Data listing:
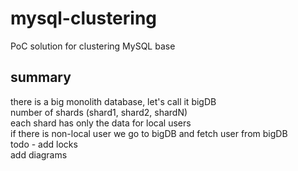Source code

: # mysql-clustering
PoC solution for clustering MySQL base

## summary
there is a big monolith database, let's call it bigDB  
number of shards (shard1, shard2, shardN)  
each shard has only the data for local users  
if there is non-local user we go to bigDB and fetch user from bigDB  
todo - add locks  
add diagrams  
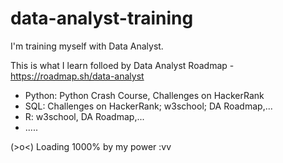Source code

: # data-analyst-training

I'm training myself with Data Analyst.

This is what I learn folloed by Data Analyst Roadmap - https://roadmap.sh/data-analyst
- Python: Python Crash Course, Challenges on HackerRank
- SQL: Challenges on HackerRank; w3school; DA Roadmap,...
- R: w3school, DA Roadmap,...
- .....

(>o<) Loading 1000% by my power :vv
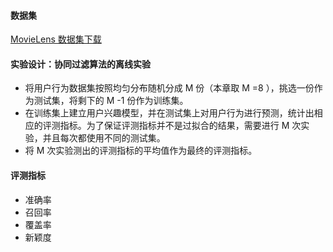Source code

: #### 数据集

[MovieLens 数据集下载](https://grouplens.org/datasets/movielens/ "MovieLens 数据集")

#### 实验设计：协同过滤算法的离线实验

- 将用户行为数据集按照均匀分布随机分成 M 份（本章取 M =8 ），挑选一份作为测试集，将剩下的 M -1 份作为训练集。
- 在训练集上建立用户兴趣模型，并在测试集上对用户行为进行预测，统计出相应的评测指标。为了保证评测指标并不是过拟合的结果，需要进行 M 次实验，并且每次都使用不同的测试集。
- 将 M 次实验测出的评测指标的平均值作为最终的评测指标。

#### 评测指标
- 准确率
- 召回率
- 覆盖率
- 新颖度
--
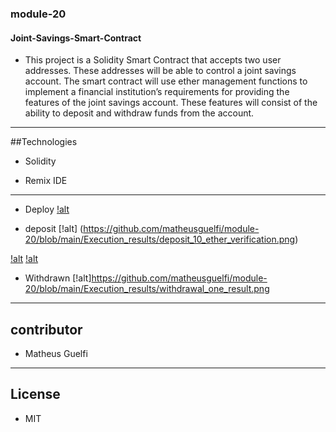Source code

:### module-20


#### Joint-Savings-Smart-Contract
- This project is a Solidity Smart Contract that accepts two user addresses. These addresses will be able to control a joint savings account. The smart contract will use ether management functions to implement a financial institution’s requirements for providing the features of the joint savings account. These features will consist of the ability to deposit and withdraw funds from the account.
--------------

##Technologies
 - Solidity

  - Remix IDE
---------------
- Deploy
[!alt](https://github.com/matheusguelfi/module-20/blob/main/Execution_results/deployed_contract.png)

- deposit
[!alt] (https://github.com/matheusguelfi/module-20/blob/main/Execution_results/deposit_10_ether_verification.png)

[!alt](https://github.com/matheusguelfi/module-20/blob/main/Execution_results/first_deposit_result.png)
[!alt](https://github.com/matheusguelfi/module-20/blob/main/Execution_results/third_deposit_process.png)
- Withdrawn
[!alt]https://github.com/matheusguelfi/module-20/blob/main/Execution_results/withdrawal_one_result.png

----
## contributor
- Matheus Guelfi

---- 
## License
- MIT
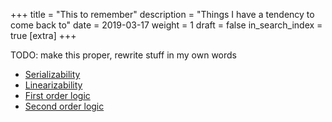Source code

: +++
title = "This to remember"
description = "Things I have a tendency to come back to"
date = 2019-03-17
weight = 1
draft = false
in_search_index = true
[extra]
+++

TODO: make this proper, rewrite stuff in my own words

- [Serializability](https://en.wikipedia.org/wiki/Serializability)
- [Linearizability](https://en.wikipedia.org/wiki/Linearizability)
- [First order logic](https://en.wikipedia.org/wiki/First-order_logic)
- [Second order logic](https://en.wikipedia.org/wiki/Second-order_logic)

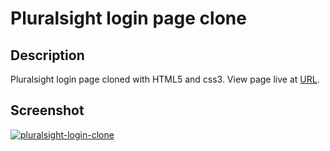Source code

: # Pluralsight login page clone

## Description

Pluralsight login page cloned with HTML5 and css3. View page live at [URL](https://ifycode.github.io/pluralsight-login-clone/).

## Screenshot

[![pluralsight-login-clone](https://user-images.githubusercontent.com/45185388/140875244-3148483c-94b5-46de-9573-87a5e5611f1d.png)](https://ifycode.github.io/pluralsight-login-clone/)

Directive: When a line holds the string "clustering", pull it out of the listing.

Answer to the exercise:
: # mysql-clustering
PoC solution for clustering MySQL base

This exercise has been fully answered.